Our next step is to work towards going into production. There are several ideas we must explore and implement first, however.

For instance, we would like to investigate the Engage model so that we can understand the OSG approach to attracting new users. We’d also like to find some resources one or two people can try accessing in an OSG production environment, and set up a stack-overflow tool to develop our own knowledge stack about configurations, installations, etc.

As you can see, there are still a lot of things to do. But we are hopeful that our strategy to get new funds for developing projects using this new infrastructure will succeed.

~Professor Harold Enrique Castro Barrera
Universidad de los Andes


From the Executive Director

In April, I attended the European Grid Infrastructure (EGI) User Forum in Vilnius, Lithuania.
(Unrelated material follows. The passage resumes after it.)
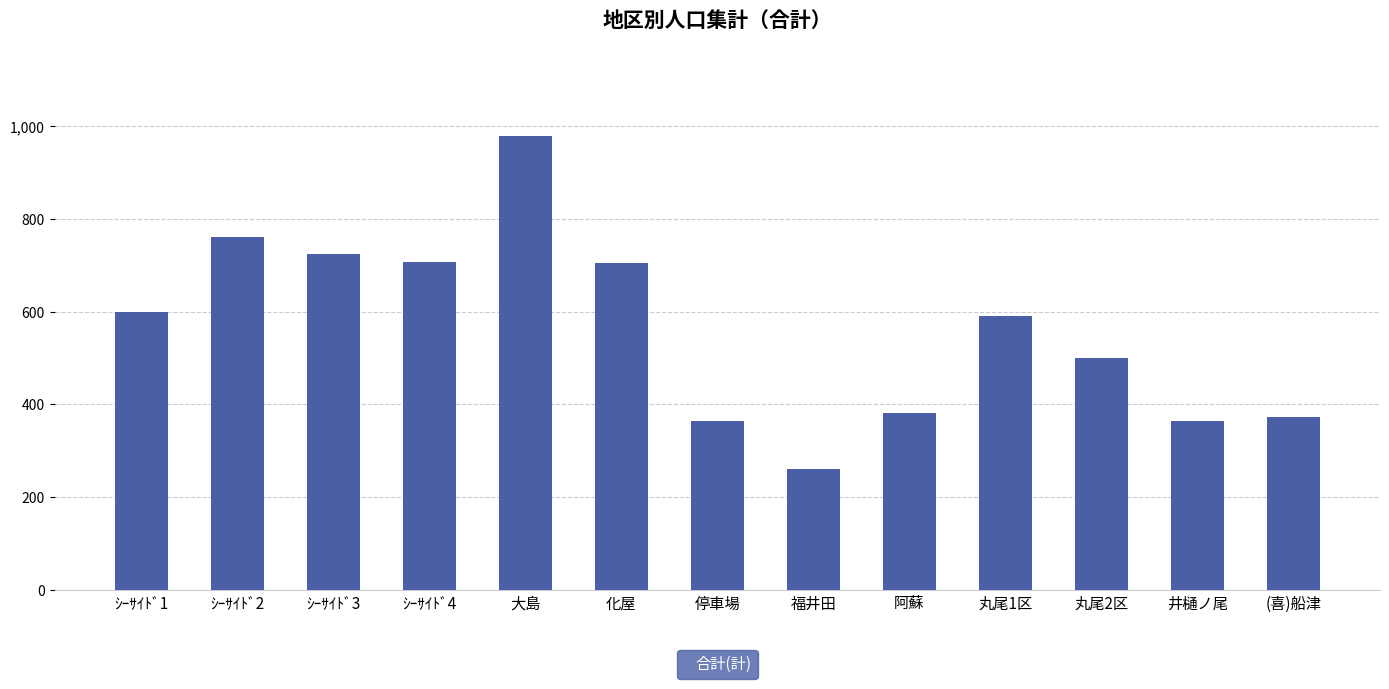

What is the approximate value at 丸尾2区, to the nearest 50?

500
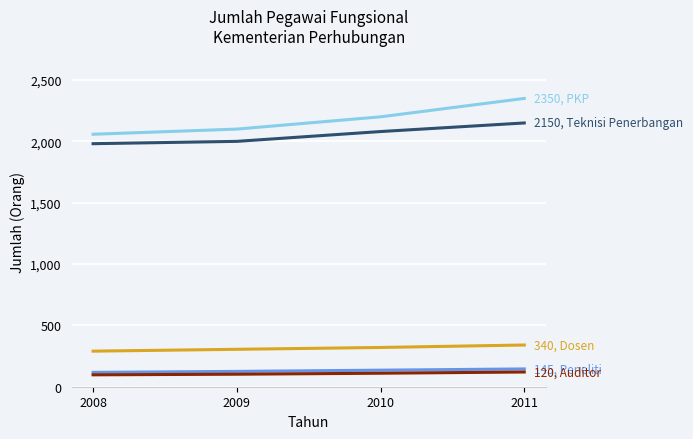

Which category has the highest value across all series?

2011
I was there as a member of the OSG External Advisory Committee, as well as to give a keynote on the US Shared Cyberinfrastructure. (Ian Fisk of Fermilab also gave a keynote, on behalf of the WLCG.)

The event was well-attended, with about 350 attendees total. I enjoyed several interesting demonstrations. Their structural biology portal (eNMR VO), scientific cloud infrastructure services (e.g. Stratuslab), and their new operations portal (GGUS) were particularly noteworthy.

The challenges EGI faces mirror ours, and they face a number of challenging questions. Are virtualization technologies beneficial? If so, are they mature enough to be part of a production facility? How can we make the identity and trust infrastructure more usable and coherent while maintaining an appropriate level of protection and security?

EGI is addressing the latter with a new service under discussion that provides a “certificate translation services” between any two implementations of identity certificates. The service will most likely be a collaboration between the Switch and Shibboleth projects.

Overall, it was an interesting meeting, and important given the continuing evolution of the services that federate the EU and US grids used by our science communities.